Optical analysis of the action range of glutamate in the neuropil

2021
The wiring scheme of neurons is key to the function of the brain. Neurons are structurally wired by synapses and it is a long-held view that most synapses in the CNS are sufficiently isolated to avoid cross-talk to AMPA receptors of neighboring synapses. Here we report in hippocampal brain slices that quantal glutamate release activated optical reporter proteins >1.5 μm distant to the releasing synapse. 2P-glutamate uncaging was used to quantitatively probe glutamate spread in the neuropil. Releasing ~35000 molecules of glutamate (~5 vesicles) at a distance of 500 nm to a spine generated an uncaging EPSC reaching ~30% of the quantal amplitude at synaptic AMPA-Rs. The same stimulus activated ~70% of the quantal amplitude at NMDA-Rs and still generated clear current and calcium responses when applied at >= 2 μm remote to the spine.

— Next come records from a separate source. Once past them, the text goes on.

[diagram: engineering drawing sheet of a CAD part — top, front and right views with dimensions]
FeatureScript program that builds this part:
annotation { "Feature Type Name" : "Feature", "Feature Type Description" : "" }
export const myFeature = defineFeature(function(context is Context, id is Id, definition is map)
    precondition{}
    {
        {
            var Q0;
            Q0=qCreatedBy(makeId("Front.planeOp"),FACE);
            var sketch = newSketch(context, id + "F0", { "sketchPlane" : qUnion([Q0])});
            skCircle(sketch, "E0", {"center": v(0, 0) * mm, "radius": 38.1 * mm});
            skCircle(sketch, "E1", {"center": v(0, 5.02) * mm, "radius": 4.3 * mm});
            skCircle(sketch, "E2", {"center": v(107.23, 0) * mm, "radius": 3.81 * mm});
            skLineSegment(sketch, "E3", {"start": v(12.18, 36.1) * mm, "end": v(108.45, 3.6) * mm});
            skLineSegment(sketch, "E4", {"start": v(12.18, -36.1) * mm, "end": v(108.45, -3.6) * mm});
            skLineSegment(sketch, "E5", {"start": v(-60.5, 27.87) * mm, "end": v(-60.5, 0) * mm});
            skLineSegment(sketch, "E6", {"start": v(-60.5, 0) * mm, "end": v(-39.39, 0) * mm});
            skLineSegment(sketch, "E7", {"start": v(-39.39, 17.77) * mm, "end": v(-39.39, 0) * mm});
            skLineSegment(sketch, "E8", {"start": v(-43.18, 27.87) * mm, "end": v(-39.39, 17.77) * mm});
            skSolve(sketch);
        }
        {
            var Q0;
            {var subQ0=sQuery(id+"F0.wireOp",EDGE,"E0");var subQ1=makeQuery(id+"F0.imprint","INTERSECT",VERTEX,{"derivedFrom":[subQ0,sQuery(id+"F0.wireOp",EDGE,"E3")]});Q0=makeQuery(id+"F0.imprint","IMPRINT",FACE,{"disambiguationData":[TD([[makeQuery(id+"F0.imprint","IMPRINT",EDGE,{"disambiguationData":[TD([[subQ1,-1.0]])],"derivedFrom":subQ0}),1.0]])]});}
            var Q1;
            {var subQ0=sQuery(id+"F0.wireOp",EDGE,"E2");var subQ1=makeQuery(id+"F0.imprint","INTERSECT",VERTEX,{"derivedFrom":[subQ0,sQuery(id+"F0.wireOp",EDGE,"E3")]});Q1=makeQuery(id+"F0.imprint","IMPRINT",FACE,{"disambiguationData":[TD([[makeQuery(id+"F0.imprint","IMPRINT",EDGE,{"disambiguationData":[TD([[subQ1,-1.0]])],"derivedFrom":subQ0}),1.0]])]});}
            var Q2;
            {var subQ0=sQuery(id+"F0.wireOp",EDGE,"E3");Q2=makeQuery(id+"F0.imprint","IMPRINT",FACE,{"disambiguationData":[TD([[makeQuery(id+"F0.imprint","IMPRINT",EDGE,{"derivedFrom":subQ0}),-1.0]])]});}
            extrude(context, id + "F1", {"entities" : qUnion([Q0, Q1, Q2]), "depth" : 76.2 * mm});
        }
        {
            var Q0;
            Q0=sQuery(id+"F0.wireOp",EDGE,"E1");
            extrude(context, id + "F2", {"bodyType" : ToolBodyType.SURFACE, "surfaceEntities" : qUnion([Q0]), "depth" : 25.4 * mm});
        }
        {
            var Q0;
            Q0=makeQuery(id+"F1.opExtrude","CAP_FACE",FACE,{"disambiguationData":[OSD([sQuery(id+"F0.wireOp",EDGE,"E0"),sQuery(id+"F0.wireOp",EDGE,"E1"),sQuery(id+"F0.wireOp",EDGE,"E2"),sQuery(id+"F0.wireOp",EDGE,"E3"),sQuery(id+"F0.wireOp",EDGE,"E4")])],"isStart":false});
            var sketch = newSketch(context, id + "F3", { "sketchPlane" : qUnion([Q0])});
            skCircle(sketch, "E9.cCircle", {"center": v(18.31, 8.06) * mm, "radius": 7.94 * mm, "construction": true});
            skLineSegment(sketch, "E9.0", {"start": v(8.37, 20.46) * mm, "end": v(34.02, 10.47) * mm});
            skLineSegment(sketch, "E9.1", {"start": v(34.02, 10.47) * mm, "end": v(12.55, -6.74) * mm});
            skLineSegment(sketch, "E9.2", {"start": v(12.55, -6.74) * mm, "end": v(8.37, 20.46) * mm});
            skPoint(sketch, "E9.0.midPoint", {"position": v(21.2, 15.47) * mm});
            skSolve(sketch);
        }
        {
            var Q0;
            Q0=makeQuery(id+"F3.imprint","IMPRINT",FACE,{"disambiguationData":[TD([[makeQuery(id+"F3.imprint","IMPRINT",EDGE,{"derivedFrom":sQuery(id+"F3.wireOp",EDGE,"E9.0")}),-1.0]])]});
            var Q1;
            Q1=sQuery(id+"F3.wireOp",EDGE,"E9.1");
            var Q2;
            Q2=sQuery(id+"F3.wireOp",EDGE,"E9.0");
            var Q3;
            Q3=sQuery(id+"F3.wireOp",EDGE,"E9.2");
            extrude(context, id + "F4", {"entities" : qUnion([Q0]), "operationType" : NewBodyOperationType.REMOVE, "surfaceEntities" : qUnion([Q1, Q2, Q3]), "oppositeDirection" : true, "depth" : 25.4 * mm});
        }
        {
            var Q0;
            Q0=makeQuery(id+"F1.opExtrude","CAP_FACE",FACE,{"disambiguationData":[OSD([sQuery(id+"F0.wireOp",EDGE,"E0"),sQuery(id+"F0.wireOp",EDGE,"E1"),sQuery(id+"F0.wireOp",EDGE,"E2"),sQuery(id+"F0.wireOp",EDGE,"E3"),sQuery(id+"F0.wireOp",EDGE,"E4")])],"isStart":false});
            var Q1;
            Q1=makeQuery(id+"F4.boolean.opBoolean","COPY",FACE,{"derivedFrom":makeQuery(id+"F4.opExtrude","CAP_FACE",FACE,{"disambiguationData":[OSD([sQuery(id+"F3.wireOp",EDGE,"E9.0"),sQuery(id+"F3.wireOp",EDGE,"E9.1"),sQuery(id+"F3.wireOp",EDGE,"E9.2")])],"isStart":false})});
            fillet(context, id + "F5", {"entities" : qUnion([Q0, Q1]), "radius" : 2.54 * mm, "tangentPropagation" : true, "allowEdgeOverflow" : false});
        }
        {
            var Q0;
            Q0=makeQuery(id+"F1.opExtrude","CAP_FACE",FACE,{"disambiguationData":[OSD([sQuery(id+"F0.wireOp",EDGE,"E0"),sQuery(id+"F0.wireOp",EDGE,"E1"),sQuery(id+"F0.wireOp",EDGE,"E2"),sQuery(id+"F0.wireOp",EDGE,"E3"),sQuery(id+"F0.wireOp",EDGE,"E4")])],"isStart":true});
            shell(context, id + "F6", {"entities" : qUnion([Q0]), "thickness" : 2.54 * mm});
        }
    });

Extracellular spread of glutamate on the sub-micrometer scale appeared cooperative and caused supra-additive activation of AMPA-Rs in a spine. These observations are not predicted by previously used models of glutamate diffusion in the neuropil. An extracellular glutamate scavenger system weakly reduced field potential responses but not the quantal amplitude, indicating that a cross-talk component regularly contributes to synaptic transmission. Our data suggest that slight synaptic crosstalk responses at AMPA receptors of ~2-4 adjacent synapses may be common (>70 synapses for NMDA receptors). Such broadcasting of synaptic signals to very local neighborhoods could stabilize network learning performance and allow for integration of synaptic activity within the extracellular space.